E poi William, con un pezzo di Blake (il pezzo delle visioni all’asilo) e tanto (ma taaaanto) Burroughs (beat fino al buco del culo del mondo).
E c’è DFW. Ce ne sono tanti. E tutti vivi (chi più, chi meno).
C’è anche Leyner, ma ancora non lo sa.
Dietro l’angolo, ancora nell’ombra, ma già con un piede oltre il muro, c’è Tom. Quello dei Feroci invalidi di ritorno dai paesi caldi.
C’è il Joe Richard Harold dentro al delirio del drive-in.
C’è luce.
C’è calore.
C’è quel buio che ti toglie il fiato e fa alzare i battiti fino a sentirteli sbattere contro le tonsille.
C’è pathos da ribaltare le budella.
E fame. Una fame atavica, insaziabile, impossibile da placare.

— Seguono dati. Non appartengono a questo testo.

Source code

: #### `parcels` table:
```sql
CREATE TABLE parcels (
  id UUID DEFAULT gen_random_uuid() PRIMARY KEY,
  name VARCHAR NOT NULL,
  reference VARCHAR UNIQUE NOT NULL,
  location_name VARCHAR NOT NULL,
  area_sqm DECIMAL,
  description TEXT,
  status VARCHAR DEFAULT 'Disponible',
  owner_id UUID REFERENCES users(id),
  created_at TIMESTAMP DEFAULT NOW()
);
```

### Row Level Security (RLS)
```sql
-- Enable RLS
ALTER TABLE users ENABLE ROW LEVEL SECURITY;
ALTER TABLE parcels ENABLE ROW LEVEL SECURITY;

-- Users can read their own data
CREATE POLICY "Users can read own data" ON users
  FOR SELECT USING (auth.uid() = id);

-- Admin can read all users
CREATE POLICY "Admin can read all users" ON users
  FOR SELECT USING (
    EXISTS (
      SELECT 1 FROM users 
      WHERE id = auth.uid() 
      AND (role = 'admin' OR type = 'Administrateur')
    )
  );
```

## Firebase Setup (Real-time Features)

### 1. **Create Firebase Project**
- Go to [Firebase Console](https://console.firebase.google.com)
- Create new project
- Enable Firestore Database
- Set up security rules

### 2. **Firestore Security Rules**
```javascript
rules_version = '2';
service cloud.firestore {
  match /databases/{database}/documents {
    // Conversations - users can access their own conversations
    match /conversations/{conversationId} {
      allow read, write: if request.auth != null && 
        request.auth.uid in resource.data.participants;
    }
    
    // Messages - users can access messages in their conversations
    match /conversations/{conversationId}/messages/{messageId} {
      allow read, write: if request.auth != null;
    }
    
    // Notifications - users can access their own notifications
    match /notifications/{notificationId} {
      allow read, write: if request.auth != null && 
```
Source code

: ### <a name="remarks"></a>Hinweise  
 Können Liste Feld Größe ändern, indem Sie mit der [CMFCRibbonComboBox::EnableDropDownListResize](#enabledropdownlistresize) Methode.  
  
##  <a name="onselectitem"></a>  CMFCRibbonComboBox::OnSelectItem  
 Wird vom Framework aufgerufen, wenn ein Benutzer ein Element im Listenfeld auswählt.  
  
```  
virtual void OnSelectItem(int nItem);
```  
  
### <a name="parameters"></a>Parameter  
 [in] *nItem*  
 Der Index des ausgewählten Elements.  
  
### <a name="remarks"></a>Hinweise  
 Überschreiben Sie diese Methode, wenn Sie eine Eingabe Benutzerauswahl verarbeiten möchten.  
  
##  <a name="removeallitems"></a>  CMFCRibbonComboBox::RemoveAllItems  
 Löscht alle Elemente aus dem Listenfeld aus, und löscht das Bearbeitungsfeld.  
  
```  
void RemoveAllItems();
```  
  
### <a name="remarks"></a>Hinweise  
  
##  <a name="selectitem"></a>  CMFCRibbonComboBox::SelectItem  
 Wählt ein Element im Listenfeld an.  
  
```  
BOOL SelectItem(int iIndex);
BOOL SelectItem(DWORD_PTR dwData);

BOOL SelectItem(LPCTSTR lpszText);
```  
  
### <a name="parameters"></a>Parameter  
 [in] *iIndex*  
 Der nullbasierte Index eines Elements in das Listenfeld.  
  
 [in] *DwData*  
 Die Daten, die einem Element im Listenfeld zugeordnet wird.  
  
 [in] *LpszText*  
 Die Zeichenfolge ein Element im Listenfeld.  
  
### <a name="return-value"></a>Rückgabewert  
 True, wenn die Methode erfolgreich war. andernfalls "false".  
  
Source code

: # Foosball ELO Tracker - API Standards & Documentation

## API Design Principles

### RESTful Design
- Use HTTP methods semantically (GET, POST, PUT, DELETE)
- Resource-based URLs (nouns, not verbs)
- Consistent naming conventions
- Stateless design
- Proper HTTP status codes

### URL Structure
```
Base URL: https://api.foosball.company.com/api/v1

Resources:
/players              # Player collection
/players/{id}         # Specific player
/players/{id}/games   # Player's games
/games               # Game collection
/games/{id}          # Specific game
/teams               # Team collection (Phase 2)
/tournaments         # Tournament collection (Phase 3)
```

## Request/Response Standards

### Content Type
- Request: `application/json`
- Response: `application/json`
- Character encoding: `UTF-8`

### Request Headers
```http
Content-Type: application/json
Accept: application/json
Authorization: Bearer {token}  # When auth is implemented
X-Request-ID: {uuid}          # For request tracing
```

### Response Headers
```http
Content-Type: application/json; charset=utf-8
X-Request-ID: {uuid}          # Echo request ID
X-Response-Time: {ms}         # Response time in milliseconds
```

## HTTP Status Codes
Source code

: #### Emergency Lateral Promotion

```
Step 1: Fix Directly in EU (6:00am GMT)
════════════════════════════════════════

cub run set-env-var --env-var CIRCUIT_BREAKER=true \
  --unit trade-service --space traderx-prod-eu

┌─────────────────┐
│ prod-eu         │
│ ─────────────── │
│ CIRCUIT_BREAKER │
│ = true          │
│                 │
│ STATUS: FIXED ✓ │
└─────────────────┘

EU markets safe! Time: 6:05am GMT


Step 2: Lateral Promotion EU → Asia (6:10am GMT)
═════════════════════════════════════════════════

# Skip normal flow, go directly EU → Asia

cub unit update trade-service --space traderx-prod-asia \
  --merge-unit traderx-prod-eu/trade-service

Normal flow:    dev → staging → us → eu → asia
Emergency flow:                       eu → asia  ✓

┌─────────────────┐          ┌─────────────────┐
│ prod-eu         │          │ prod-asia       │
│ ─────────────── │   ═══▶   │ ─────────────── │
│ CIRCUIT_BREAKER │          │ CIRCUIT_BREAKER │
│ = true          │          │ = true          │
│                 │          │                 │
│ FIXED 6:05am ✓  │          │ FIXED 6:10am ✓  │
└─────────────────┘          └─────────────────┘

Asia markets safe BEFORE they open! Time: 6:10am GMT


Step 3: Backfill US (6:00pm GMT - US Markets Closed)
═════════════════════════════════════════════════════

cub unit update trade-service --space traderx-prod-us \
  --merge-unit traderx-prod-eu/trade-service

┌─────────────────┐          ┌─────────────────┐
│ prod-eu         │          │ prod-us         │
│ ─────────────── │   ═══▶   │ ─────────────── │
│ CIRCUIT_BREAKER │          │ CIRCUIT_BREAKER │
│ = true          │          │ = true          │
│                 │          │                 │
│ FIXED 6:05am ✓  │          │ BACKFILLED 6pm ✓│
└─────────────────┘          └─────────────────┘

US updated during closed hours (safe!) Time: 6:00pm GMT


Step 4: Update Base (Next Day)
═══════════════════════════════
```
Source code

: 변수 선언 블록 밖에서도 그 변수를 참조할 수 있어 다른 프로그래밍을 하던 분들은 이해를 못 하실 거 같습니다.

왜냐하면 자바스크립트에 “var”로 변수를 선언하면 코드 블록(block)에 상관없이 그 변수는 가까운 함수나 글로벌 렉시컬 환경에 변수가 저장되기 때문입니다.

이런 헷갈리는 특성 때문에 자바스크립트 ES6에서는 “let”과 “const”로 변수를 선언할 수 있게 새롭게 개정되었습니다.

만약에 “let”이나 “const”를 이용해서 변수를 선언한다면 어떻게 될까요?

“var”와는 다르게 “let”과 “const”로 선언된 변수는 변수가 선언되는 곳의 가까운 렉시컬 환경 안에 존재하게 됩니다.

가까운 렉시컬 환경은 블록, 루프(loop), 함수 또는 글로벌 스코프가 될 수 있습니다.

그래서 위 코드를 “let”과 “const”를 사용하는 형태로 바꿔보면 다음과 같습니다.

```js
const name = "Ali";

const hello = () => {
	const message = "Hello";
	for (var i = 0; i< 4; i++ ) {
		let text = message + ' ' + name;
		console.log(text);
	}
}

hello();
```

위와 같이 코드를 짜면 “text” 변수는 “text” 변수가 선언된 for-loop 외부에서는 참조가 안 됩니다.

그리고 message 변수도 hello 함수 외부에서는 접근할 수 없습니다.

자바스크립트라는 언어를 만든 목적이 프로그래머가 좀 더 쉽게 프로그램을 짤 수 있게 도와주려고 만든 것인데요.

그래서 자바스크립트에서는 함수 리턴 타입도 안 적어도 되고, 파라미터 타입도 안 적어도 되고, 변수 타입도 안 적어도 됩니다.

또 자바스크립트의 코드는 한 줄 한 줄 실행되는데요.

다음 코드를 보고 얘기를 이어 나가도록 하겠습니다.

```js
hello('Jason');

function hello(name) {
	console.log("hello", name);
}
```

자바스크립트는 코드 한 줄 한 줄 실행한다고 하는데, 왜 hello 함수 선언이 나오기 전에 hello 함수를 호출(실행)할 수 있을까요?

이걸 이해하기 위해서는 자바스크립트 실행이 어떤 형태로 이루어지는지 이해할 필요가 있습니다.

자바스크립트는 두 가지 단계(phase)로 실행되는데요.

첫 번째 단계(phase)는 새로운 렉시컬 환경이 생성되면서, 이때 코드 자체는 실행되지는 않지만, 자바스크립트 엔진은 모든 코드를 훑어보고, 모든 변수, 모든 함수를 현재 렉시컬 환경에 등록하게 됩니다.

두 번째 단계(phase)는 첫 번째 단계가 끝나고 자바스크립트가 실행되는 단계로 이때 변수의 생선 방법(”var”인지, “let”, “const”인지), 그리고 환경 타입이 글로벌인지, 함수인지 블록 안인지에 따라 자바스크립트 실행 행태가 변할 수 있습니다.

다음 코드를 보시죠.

Non c’è gloria. Non c’è successo. Non c’è notorietà.
C’è una moneta, ma non c’è denaro.
C’è sudore, ma non lavoro.
C’è il silenzio del potere, il godimento del sapere, la lussuria – assoluta e quasi dolorosa – del piacere.
Ci sono regole ferree. Pronte per essere cambiate.
Muri altissimi e codici criptati. Portoni che si aprono sbattendo le ciglia e saltellando su una tastiera con dita più veloci di termiti impazzite.
Ci sono notti infinite e incredibili e pazzesche e giorni col sorriso sotto i baffi che aspettano il tramonto.
Ci sono voci. E risate. E brividi.
Qui dentro, nella scatola, c’è un movimento. Non una setta. Non un club (di certo non un club. Fanculo ai club). Non un gruppo. Non una lobby. Nemmeno un team.
Questa scatola, quadrata, enorme e pesante e anonima, è un movimento.
Qui dentro, nella scatola, non ci sono nomi, ma etichette attacca-e-stacca, di quelle che una volta stanno sul leone e un’altra sul coccodrillo. O sulla libellula. O sull’iguanodonte.
Istruzioni? Poche.
Routine? Nessuna.
Formazione? Dipende.
Obiettivi? Stai scherzando?
Per giocare con noi, devi volerlo. Per volerlo, devi esserci nato.
(Parliamo di genetica, non di indole.)
Alobar.
Cosa c’è nella scatola del gioco della ghost writer’s gang?